I asked Ramya how much importance abhinaya and nritya get in these times, when people prefer the pace of nritta presentations. "I think that nritta and abhinaya are intertwined to any performance. I think nritta should have abhinaya and abhinaya should have nritta. In the sense that even when you do an adavu or a movement, your eyes have to go somewhere, you have to cherish and love that movement. In a way, you're expressing an emotion with your movement, you're not just executing it like a robot, but bringing that humanness to that movement. At the same time, when you do abhinaya, you have a rhythm, like comedians have a rhythm to a punchline. They're intertwined, and yes, a challenge sometimes to do a lot of abhinaya in short performances. I try to incorporate something, but the way that we did it today, it's almost impossible. It requires many years of training and maturity and immersion of a dancer. I have a couple of students who can do that, but many never get to that point, they leave before they can start connecting the pieces, unfortunately. So I have a lot of untouched repertoire."

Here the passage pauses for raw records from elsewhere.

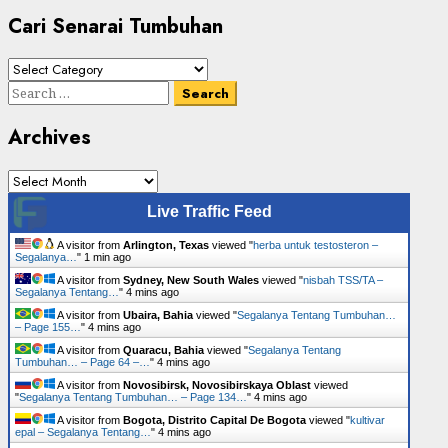
Cari Senarai Tumbuhan
Cari
Senarai
Search
Tumbuhan
for:
Archives
Archives
Live Traffic Feed
A visitor from
Arlington, Texas
viewed "
herba untuk testosteron –
Segalanya…
"
1 min ago
A visitor from
Sydney, New South Wales
viewed "
nisbah TSS/TA –
Segalanya Tentang…
"
4 mins ago
A visitor from
Ubaira, Bahia
viewed "
Segalanya Tentang Tumbuhan…
– Page 155…
"
4 mins ago
A visitor from
Quaracu, Bahia
viewed "
Segalanya Tentang
Tumbuhan… – Page 64 –…
"
4 mins ago
A visitor from
Novosibirsk, Novosibirskaya Oblast
viewed
"
Segalanya Tentang Tumbuhan… – Page 134…
"
4 mins ago
A visitor from
Bogota, Distrito Capital De Bogota
viewed "
kultivar
epal – Segalanya Tentang…
"
4 mins ago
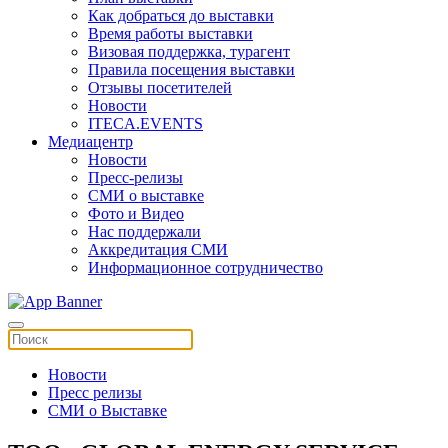
Как добраться до выставки
Время работы выставки
Визовая поддержка, турагент
Правила посещения выставки
Отзывы посетителей
Новости
ITECA.EVENTS
Медиацентр
Новости
Пресс-релизы
СМИ о выставке
Фото и Видео
Нас поддержали
Аккредитация СМИ
Информационное сотрудничество
Новости
Пресс релизы
СМИ о Выставке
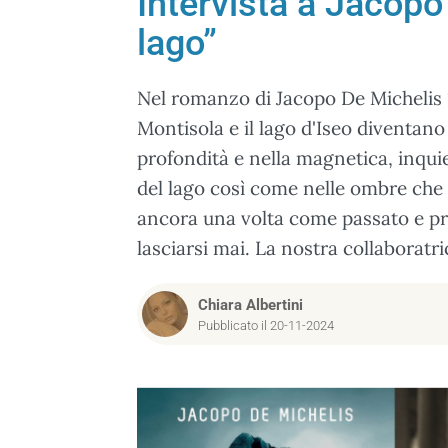
Intervista a Jacopo
lago”
Nel romanzo di Jacopo De Michelis 
Montisola e il lago d'Iseo diventano
profondità e nella magnetica, inqui
del lago così come nelle ombre che
ancora una volta come passato e pr
lasciarsi mai. La nostra collaboratri
Chiara Albertini
Pubblicato il 20-11-2024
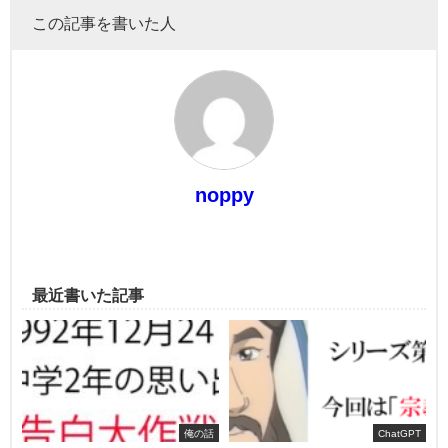
この記事を書いた人
noppy
最近書いた記事
俺の話
ChatGPT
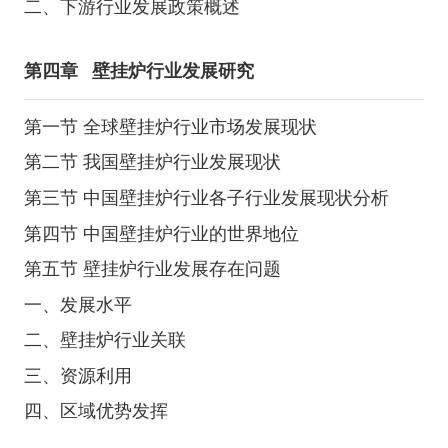
二、下游行业发展政策概述
第四章
壁挂炉行业发展研究
第一节 全球壁挂炉行业市场发展现状
第二节 我国壁挂炉行业发展现状
第三节 中国壁挂炉行业各子行业发展现状分析
第四节 中国壁挂炉行业的世界地位
第五节 壁挂炉行业发展存在问题
一、发展水平
二、壁挂炉行业关联
三、资源利用
四、区域优势发挥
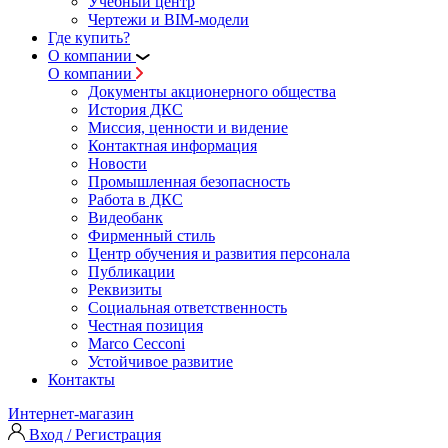
Учебный центр
Чертежи и BIM-модели
Где купить?
О компании
О компании
Документы акционерного общества
История ДКС
Миссия, ценности и видение
Контактная информация
Новости
Промышленная безопасность
Работа в ДКС
Видеобанк
Фирменный стиль
Центр обучения и развития персонала
Публикации
Реквизиты
Социальная ответственность
Честная позиция
Marco Cecconi
Устойчивое развитие
Контакты
Интернет-магазин
Вход / Регистрация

My next question to Ramya was, "In a varnam, you do abhinaya. Suddenly, you have an interlude that is pure nritta. So do you choreograph jathis in a way that they go along with the piece?" "My philosophy in a varnam is that one piece, from beginning to end, is like a story - it has a start, a middle and an end. That, a dancer/choreographer should never forget. The interruptions are the jathis. Sometimes, depending on what the context of the poetry is, we can incorporate elements like stories of Krishna if it's a Krishna varnam or elements of Shiva if it's that kind of varnam, but not all the time. It depends upon the capacity of the dancer. But interestingly, what I found lacking in a lot of dancers I saw this time is fade-in, fade-out. When you do the jathi, you fade out of the emotion, and when you're done, you fade in from where you left off, connecting it, so even though there are interruptions, you should have the connections, you can't do it abruptly. And obviously, if it's a really pathos-filled varnam, you don't want to be smiling brightly and doing it, it's incongruous. You have to moderate the smiling etc., you have to think carefully. To execute a varnam really well requires a lot of maturity - you have to deconstruct, analyze and reconstruct."
Shveta Arora is a blogger based in Delhi. She writes about cultural events in the capital.